NPPC-UK / ct_scanner_plotting

Plotting data from the microCT scanner
1 stars 0 forks source link

A more intelligent approach to filtering seeds? #1

Closed maxf130 closed 5 years ago

maxf130 commented 5 years ago

We should try to have a more intelligent approach to filtering seeds. We have tried:

Both of these approaches suffer from the problem of selecting the threshold. Just how close is implausible, just how large is implausible.

We should try:

maxf130 commented 5 years ago

I tried to implement a gaussian mixture model to predict whether a seed belongs to the set of pseudo seeds segmented at the beak, or the set of real seeds (see SHA: 18017ee5c64cc6949aef4de17eebccf9bb5b7760).

It did not work. Invariably lots of real seeds were classified as belonging to the set of pseudo seeds. Thinking about it, this is not surprising. The pseudo seeds are effectivly some noise around a point source (the tip of the beak). Treating them as belonging to a normal distribution is not unreasonable. The rest of the pod is however most certainly not gaussian. It is therefore quite unreasonable to expect this to ever work.

maxf130 commented 5 years ago

I think the gaussian mixture model approach failed because of the seeds of the pod are not normally distributed. It is more likely to be a uniform distribution specified by the bounds of the pod. We should try a more elaborate model. Sources of things segmented as seeds:

The model has some external relevant parameters:

And lots of parameters that are less interesting:

Vary the above parameters to maximise the fit of the model to the observed data (segmented seeds). There may not be enough seeds per pod to have enough resolution. In that case try the whole thing on the agregated data per plant or per genotype.

To be clear. I have absolutely no idea whether this is a reasonable approach from a statistical analysis perspective, I am well outside of my comfort zone.
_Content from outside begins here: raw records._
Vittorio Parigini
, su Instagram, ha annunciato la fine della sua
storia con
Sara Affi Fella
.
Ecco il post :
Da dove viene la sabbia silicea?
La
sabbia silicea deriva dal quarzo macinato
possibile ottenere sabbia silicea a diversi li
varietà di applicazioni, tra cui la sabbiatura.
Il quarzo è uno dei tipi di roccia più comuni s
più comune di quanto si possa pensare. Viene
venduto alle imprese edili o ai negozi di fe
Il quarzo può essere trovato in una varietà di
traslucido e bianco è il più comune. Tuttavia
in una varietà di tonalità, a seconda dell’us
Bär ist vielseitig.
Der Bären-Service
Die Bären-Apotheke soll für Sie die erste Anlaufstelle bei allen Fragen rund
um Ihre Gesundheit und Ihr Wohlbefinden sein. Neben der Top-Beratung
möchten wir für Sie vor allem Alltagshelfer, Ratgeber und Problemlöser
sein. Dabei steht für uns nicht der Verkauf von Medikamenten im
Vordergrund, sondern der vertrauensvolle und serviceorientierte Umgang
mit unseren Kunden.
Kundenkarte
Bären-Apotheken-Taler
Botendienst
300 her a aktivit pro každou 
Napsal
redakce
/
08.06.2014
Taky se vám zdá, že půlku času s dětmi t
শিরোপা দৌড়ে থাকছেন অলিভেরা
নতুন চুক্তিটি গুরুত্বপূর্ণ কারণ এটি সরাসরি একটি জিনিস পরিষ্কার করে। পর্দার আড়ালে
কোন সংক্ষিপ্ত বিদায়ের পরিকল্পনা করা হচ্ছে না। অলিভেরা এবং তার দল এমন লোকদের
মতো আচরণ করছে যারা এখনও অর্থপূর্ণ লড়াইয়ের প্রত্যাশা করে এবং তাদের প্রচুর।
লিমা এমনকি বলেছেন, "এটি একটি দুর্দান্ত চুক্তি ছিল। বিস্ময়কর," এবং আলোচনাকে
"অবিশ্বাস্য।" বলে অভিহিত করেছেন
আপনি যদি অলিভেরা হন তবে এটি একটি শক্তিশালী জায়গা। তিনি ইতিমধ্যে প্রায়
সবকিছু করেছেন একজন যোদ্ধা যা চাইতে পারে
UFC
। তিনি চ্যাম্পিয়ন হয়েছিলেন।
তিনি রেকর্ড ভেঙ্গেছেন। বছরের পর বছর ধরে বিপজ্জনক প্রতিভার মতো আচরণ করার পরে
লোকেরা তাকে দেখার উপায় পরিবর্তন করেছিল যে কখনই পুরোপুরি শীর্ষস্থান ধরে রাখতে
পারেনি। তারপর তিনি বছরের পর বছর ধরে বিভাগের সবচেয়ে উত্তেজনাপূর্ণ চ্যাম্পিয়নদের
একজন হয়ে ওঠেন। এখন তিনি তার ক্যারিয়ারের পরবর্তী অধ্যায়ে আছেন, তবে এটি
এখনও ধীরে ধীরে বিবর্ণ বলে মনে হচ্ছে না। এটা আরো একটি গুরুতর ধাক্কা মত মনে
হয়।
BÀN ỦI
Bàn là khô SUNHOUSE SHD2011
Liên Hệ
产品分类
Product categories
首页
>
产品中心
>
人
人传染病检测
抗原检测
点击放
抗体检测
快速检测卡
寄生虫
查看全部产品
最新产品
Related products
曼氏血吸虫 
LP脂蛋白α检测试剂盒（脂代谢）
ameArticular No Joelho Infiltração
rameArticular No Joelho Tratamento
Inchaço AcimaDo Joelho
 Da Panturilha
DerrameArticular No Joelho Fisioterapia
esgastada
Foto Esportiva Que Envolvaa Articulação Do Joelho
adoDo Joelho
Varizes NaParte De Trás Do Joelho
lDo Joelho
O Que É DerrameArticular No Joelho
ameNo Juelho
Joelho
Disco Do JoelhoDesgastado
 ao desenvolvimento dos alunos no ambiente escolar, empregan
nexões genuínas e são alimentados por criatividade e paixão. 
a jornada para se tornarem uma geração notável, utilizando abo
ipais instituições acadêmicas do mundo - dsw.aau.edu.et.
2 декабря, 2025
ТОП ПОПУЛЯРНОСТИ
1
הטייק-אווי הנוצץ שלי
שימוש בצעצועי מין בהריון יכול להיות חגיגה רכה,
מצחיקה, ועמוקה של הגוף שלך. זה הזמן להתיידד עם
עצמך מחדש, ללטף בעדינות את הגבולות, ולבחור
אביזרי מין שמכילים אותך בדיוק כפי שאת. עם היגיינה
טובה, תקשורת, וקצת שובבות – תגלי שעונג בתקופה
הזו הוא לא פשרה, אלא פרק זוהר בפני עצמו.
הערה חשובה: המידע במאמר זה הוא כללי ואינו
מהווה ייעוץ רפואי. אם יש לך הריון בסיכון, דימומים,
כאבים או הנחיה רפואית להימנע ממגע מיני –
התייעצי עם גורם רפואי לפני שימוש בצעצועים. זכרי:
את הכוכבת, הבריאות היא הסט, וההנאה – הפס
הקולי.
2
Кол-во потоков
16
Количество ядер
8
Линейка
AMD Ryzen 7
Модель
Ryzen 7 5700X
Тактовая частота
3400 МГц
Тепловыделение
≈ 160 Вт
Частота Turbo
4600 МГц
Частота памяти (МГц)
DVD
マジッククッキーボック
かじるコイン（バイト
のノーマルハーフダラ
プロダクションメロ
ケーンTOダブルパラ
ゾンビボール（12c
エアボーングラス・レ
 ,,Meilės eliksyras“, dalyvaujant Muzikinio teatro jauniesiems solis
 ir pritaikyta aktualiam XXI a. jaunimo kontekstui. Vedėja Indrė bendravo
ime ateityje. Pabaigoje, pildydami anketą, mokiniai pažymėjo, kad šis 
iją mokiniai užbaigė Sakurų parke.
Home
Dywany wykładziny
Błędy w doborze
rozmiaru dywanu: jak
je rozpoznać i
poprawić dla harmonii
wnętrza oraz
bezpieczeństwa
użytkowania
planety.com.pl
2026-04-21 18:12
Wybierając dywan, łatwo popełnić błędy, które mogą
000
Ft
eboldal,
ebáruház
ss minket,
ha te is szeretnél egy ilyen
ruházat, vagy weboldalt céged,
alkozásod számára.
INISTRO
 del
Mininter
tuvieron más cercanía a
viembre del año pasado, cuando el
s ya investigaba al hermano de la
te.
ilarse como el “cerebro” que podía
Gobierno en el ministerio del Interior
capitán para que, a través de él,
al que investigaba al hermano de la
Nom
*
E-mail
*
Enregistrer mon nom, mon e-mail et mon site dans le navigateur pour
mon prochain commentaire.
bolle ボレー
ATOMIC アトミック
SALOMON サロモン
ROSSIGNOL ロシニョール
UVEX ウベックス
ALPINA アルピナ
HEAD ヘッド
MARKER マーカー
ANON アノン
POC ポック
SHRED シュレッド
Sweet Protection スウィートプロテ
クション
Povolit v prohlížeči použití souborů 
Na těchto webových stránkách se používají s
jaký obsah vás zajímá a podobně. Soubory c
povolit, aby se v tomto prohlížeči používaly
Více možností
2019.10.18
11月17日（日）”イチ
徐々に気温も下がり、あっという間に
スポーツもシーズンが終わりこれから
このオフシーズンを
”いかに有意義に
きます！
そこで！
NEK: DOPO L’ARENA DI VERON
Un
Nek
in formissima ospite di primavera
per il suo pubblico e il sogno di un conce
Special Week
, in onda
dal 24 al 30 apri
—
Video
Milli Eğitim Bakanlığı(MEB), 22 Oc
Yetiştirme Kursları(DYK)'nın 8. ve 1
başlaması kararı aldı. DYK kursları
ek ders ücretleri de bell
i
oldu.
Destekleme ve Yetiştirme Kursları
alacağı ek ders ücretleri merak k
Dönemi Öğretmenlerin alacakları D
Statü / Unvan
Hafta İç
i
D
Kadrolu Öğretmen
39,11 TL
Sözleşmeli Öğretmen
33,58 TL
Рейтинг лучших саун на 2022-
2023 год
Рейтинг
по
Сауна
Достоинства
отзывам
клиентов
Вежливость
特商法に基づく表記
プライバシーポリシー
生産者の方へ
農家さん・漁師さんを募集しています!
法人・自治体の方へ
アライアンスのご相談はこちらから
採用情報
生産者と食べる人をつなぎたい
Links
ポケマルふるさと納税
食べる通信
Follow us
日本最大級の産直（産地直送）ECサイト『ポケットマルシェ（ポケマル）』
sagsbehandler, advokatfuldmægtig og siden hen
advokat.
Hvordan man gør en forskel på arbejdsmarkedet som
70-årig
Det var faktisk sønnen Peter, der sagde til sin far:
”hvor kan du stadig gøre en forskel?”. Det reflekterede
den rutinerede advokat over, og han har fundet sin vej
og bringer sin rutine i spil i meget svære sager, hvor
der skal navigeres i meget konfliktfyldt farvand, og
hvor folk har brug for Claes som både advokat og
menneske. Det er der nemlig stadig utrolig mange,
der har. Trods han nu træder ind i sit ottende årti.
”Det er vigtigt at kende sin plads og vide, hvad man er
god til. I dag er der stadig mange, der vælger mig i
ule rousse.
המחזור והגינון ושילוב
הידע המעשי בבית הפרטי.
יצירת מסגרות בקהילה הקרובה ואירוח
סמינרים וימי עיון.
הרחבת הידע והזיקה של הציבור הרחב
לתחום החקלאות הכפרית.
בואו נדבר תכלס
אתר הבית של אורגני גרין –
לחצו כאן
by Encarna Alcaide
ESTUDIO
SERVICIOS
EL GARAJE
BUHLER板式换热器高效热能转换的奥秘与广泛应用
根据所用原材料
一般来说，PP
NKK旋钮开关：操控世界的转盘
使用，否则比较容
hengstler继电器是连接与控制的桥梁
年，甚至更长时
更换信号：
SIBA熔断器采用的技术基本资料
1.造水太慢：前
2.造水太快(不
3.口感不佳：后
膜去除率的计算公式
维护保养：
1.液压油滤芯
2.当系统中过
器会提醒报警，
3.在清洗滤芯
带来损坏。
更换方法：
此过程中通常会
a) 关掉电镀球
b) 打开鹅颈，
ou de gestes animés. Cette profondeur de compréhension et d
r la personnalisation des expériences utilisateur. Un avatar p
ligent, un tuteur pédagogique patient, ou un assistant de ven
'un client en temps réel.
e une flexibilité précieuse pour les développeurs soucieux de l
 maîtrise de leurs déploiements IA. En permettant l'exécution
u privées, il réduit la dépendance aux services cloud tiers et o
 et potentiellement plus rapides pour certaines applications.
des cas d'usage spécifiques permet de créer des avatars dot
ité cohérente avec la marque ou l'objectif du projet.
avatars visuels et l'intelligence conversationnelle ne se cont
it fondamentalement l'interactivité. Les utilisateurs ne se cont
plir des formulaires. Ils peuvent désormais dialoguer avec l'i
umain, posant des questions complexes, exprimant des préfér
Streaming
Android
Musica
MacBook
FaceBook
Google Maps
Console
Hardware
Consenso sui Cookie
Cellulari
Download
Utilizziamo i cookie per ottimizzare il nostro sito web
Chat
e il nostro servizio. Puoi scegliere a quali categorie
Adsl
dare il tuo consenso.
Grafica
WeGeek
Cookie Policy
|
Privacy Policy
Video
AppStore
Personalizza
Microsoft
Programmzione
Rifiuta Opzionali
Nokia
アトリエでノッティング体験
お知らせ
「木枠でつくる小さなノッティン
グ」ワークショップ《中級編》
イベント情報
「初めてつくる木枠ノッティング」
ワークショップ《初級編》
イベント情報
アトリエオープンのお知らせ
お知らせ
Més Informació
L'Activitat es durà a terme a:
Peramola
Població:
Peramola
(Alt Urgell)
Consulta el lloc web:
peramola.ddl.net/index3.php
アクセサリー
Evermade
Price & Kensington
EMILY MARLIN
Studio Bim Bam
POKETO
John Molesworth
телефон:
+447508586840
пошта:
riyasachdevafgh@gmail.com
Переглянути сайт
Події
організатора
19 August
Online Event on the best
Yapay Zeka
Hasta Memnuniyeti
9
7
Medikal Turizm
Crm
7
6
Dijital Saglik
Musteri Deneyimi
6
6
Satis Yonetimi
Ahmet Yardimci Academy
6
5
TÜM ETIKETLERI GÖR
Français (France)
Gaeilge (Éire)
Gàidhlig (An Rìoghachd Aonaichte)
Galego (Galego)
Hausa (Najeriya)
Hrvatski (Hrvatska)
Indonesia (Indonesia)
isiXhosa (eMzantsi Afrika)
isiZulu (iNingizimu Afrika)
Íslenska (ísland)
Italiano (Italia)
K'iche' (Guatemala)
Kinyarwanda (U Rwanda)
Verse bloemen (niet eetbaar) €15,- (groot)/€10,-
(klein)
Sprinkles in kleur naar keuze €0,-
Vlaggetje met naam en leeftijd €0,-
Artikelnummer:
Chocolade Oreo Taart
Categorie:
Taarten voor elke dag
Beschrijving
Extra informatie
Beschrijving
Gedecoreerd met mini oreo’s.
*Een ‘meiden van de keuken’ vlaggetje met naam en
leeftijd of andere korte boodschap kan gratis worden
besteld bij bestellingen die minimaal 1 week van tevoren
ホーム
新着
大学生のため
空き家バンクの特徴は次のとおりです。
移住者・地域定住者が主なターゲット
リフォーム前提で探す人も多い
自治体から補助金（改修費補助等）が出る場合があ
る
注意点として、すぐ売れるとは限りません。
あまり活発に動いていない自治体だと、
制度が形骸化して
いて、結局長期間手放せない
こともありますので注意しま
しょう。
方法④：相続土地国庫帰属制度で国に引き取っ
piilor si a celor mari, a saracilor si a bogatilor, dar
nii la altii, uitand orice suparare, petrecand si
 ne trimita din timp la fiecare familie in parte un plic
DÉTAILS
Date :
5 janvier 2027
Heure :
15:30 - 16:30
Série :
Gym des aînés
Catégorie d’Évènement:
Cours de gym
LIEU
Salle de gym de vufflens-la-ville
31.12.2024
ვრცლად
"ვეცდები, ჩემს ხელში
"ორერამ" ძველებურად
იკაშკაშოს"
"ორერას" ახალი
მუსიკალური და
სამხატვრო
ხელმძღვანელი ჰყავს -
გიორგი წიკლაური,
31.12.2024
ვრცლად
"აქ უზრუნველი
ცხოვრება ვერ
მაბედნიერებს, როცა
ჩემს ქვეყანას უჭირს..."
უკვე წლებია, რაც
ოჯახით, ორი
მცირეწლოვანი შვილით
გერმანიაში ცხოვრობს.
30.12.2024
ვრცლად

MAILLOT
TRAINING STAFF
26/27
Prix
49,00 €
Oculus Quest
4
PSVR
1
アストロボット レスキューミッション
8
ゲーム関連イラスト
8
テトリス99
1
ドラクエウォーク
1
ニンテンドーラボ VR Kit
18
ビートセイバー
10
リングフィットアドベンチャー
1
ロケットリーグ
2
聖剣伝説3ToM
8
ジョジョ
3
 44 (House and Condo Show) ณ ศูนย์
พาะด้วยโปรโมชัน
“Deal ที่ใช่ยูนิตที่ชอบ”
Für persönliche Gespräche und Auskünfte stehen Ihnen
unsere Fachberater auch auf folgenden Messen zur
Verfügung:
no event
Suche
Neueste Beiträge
maxf130 commented 5 years ago

Looking at scikit-learn for the above, I also came across more direct clustering methods. K-Means clustering might(?) be appropriate: https://scikit-learn.org/stable/modules/clustering.html#k-means

maxf130 commented 5 years ago

According to this answer: https://stats.stackexchange.com/a/40475 K means clustering on 1-d data is silly. It suggests alternatives:

maxf130 commented 5 years ago

Jenks natural break optimization on the level of pods resulted in loosing too many real seeds. I should try this on the level of the plant or genotype.

maxf130 commented 5 years ago

Naive Jenks filtering doesn't work very well on pod, plant or genotype level. Current state is found in SHA: 35ebd5d

maxf130 commented 5 years ago

I just tried implementing KDE filtering at the Genotype level. A first attempt has worked spectacularly well! SHA: 9e4d318

maxf130 commented 5 years ago

I submitted and merged pull request #4 that fully implements KDE filtering.